FSUMATH
Florida State University Seal

Susan Perry


MATHEMATICS COLLOQUIUM

Speaker: Susan Perry
Title: Male life history strategies in wild white-faced capuchin monkeys, Cebus capucinus
Affiliation: University of California, Los Angeles
Date: Friday, February 17, 2012
Place and Time: Room 101, Love Building, 3:35-4:30 pm
Refreshments: Room 204, Love Building, 3:00 pm

Abstract. The efforts of mathematical modelers of social strategies are often hampered by lack of access to long-term data sets that include variables of interest such as demography of multiple groups in a population, genetic relatedness of individuals, life history parameters, and detailed nuances of social interactions of interest (e.g. cooperative behaviors, dominance interactions, and aggression) collected over the lifetimes of individuals. The Lomas Barbudal Monkey Project is a 21-year study of wild white-faced capuchin monkeys that has demographic data, including genetic parentage data, for 445 individual monkeys in 10 social groups, and 79,000 hours of detailed behavioral data on the social and foraging behavior of these individuals. This data set yields a rich source of data for mathematical models of alliance formation, life history strategies, and the emergence of social structures.
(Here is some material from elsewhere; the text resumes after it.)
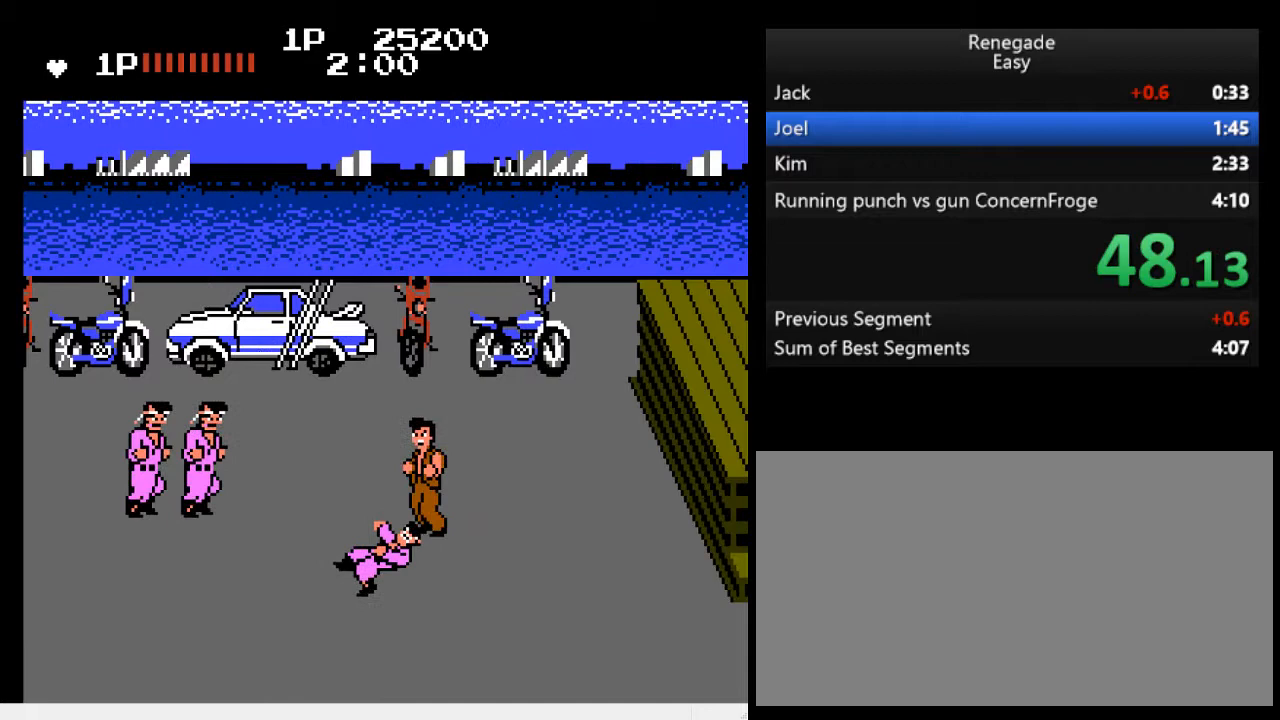
{"buttons": ["DPAD_DOWN", "DPAD_LEFT"], "events": [[100, "DPAD_RIGHT", "up"], [100, "DPAD_UP", "up"], [200, "DPAD_LEFT", "down"], [233, "DPAD_LEFT", "up"], [300, "B", "down"], [467, "B", "up"], [500, "DPAD_DOWN", "down"], [500, "DPAD_LEFT", "down"]]}
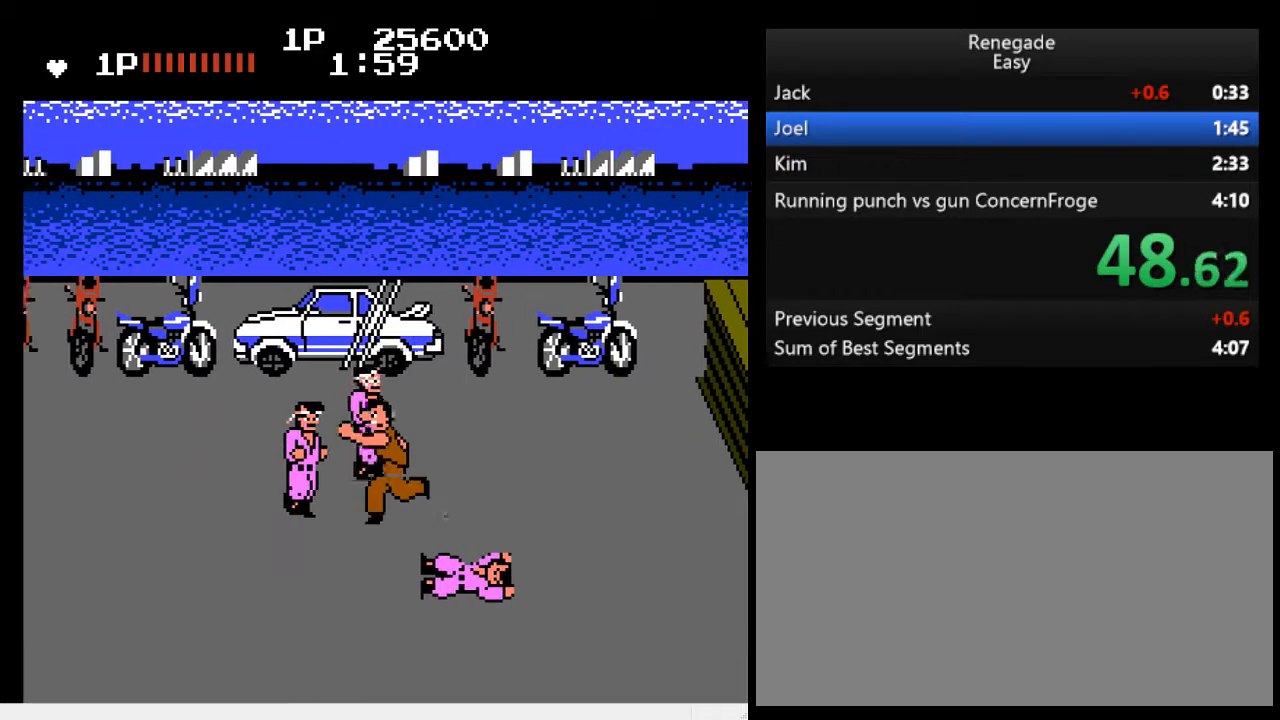
{"buttons": [], "events": [[467, "DPAD_DOWN", "up"], [467, "DPAD_LEFT", "up"]]}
White-faced capuchins are characterized by strong long-term bonds in both sexes, and frequent coalitionary behavior. Although females are the philopatric sex, males also maintain long-term relationships with kin, by co-migrating with close male relatives. High male reproductive skew, frequent coalitionary lethal aggression and infanticide put selective pressures on both males and females to engage in coalition formation. Males need male allies to take over groups with mature females. The alpha male sires virtually all offspring born to females who are not his direct descendants. Thus, the males who assist the alpha male in gaining and preserving access to breeding females typically must delay breeding until the alpha male's daughters have matured. Infanticide by new alpha males is the primary cause of infant death, and therefore females tend to support the current alpha male. Some alpha males maintain their position for up to 18 years; under such stable demographic conditions, survival rates and the average degree of relatedness within a group are high.